Does anyone else remember that Seinfeld episode where instead of celebrating Christmas George’s father celebrates Festivus? It’s the celebration that begins with the annual airing of all of their grievances and ends with physical punishment.
I feel like that is what Congress turns Christmas into every year, because I have a lot of problems with Congress, and it feels like they are trying to punish the American people.
Just once, I’d like to get a nice present from Congress—like them not passing anything ridiculous while the rest of us are stuffing our kids’ stockings.
Congressman Thomas Massie recently tweeted, “I predict the day our country’s finances collapse, we will still be funding ‘gender programs in Pakistan.’ Tonight’s COVID relief/stimulus bill has no less than $10 million for said programs attached to it.”
This was just one category of a $1.5 trillion omnibus that encompassed a COVID relief bill and a defense bill. Not only did the over-5,500 page bill attach a lot of pork that couldn’t be voted on separately, Congress was also only given 7 hours to read it. This caused bipartisan outrage. Congresswoman Alexandria Ocasio-Cortez called it “unacceptable” (yet still voted for the bill). And it gets worse. Here’s a brief list of some of the pork in thus so-called relief bill:
- Sudan gets $700 million (Can you even point to this country on a map?)
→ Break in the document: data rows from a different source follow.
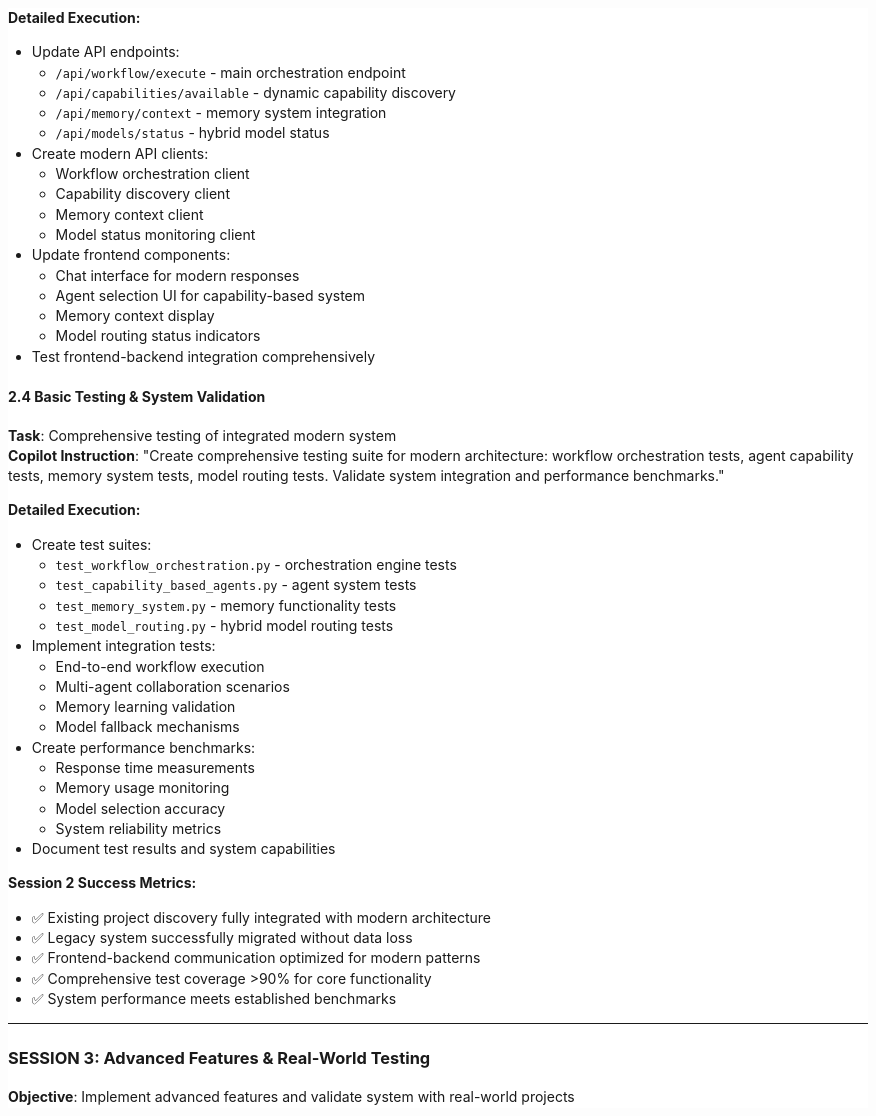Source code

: **Detailed Execution:**
- Update API endpoints:
  - `/api/workflow/execute` - main orchestration endpoint
  - `/api/capabilities/available` - dynamic capability discovery
  - `/api/memory/context` - memory system integration
  - `/api/models/status` - hybrid model status
- Create modern API clients:
  - Workflow orchestration client
  - Capability discovery client
  - Memory context client
  - Model status monitoring client
- Update frontend components:
  - Chat interface for modern responses
  - Agent selection UI for capability-based system
  - Memory context display
  - Model routing status indicators
- Test frontend-backend integration comprehensively

#### 2.4 Basic Testing & System Validation
**Task**: Comprehensive testing of integrated modern system  
**Copilot Instruction**: "Create comprehensive testing suite for modern architecture: workflow orchestration tests, agent capability tests, memory system tests, model routing tests. Validate system integration and performance benchmarks."

**Detailed Execution:**
- Create test suites:
  - `test_workflow_orchestration.py` - orchestration engine tests
  - `test_capability_based_agents.py` - agent system tests
  - `test_memory_system.py` - memory functionality tests
  - `test_model_routing.py` - hybrid model routing tests
- Implement integration tests:
  - End-to-end workflow execution
  - Multi-agent collaboration scenarios
  - Memory learning validation
  - Model fallback mechanisms
- Create performance benchmarks:
  - Response time measurements
  - Memory usage monitoring
  - Model selection accuracy
  - System reliability metrics
- Document test results and system capabilities

**Session 2 Success Metrics:**
- ✅ Existing project discovery fully integrated with modern architecture
- ✅ Legacy system successfully migrated without data loss
- ✅ Frontend-backend communication optimized for modern patterns
- ✅ Comprehensive test coverage >90% for core functionality
- ✅ System performance meets established benchmarks
---

### **SESSION 3: Advanced Features & Real-World Testing**
**Objective**: Implement advanced features and validate system with real-world projects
- Fisheries are getting $300 million
- Israel gets over $3 billion
- $453 million for Ukraine
- $1.3 billion to Egypt
- $135 million to Burma
- Movie theaters and event venues are getting $15 billion
- $40 million is going to the Kennedy Center
- And on and on and on and on…
*Sigh*
As per usual with politicians, the reason these bills are even introduced is that they have a fundamental misunderstanding of the role of government.
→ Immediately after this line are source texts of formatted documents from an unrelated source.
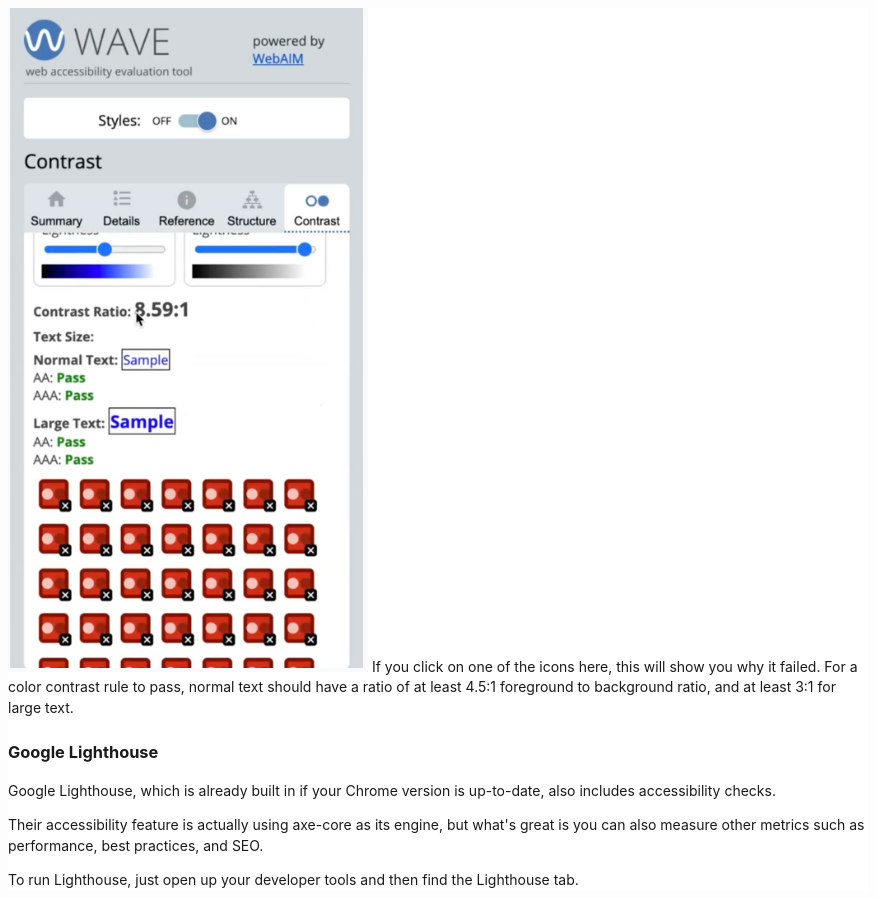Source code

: ![sc9.png](assets/sc9.png)
If you click on one of the icons here, this will show you why it failed.
For a color contrast rule to pass, normal text should have a ratio of at least 4.5:1 foreground to background ratio, and at least 3:1 for large text.

### Google Lighthouse
Google Lighthouse, which is already built in if your Chrome version is up-to-date, also includes accessibility checks.

Their accessibility feature is actually using axe-core as its engine, but what's great is you can also measure other metrics such as performance, best practices, and SEO.

To run Lighthouse, just open up your developer tools and then find the Lighthouse tab.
They think giving the American people $600 is stimulus when they tax a massive chunk of our income and cripple the economy.
As famed French economist Frederic Bastiat once said: “Often the masses are plundered and do not know it.”
Because of the way these bills are written, with names like “Covid Relief Bill,” we assume they give relief, not add to the mounting national debt our children and grandchildren will have to assume. It is this principle that Bastiat was addressing. With every law passed—especially ones that are rushed through without time to read—there are a bundle of taxes added.
Not only was Bastiat a super good economist with super-smart quotes, he wrote a book called The Law. As you know, we took the principles from this essay and adapted it into a book that a kid (or congressperson) could understand.
In The Tuttle Twins Learn about the Law, Ethan and Emily learn about individual rights and the proper role of government. Congress is showing us, time and again, why more people, especially them, need to understand these ideas.
I think we sometimes forget that any money the government has is money taken from the American taxpayer—either through direct taxation or by devaluing people’s savings by printing more money.
As Bastiat also aptly said:
“Everyone wants to live at the expense of the state. They forget that the state wants to live at the expense of everyone.”
The government is by the people, for the people, and the minute the bureaucrats and politicians forget that, they start passing $1.5 trillion omnibus bills that give $10 million to funding gender programs in Pakistan.
Merry Christmas to big government, and a Festivus for the rest of us.